Evolve's eForms & Workflow offering, unlike a lot other applications, puts the control back with the Trusts. It allows the creation and configuration of eForms and workflow to meet Trust's local requirements, supporting CQUIN/QIPP initiatives, in a way that is quick to develop. A drag and drop interface supports the development of these forms, which can be designed by the clinical and business experts with minimal technical skills. Assistance from the IT department can be called upon as required, not the other way round.

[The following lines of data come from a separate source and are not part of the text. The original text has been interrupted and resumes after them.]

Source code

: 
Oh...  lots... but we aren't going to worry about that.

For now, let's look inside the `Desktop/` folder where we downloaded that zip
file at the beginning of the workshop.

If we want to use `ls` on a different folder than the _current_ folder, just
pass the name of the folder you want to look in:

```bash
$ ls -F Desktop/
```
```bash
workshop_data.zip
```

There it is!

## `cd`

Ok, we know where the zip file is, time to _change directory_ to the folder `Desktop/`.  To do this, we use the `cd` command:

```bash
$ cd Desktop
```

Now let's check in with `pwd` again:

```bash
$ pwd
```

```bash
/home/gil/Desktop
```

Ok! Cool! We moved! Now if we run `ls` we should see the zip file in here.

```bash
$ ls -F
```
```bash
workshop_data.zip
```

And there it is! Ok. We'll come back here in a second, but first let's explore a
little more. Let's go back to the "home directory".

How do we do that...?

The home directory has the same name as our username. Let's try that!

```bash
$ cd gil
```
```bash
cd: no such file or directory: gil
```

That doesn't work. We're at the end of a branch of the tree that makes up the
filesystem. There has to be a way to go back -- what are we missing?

For me, this flexibility and power is what makes Evolve exciting. I go in, meet some of a trust. By day's end, a clinic is paperless, by month's end potentially an entire department. What's even more exciting is, not only can I sleep well at night knowing another few trees are saved, (eco-warrior that I am), but these eForms increase the efficiency of Trusts, and boost the quality of patient care. Before, key clinical information was trapped on paper, until someone reads through the tome that is a patient record. This changes when information is entered to these eForms. Now, it has become live and reusable. We can build sophisticated reports to trend patient diagnosis, we can plot an individual's current and past results onto a chart, or even audit the number of patients with abnormal results. Now, as a patient is assessed, an eForm can calculate they should be referred to the Cardiac Risk team. The fields on a form can have validation to ensure accurate and clinically correct information is being captured.

Hopefully you can see the potential impact. I look forward to the day when I go into a hospital, and someone pulls out their iPad or laptop, and starts filling out one of these eForms.

Hopefully, with Evolve, that day is now.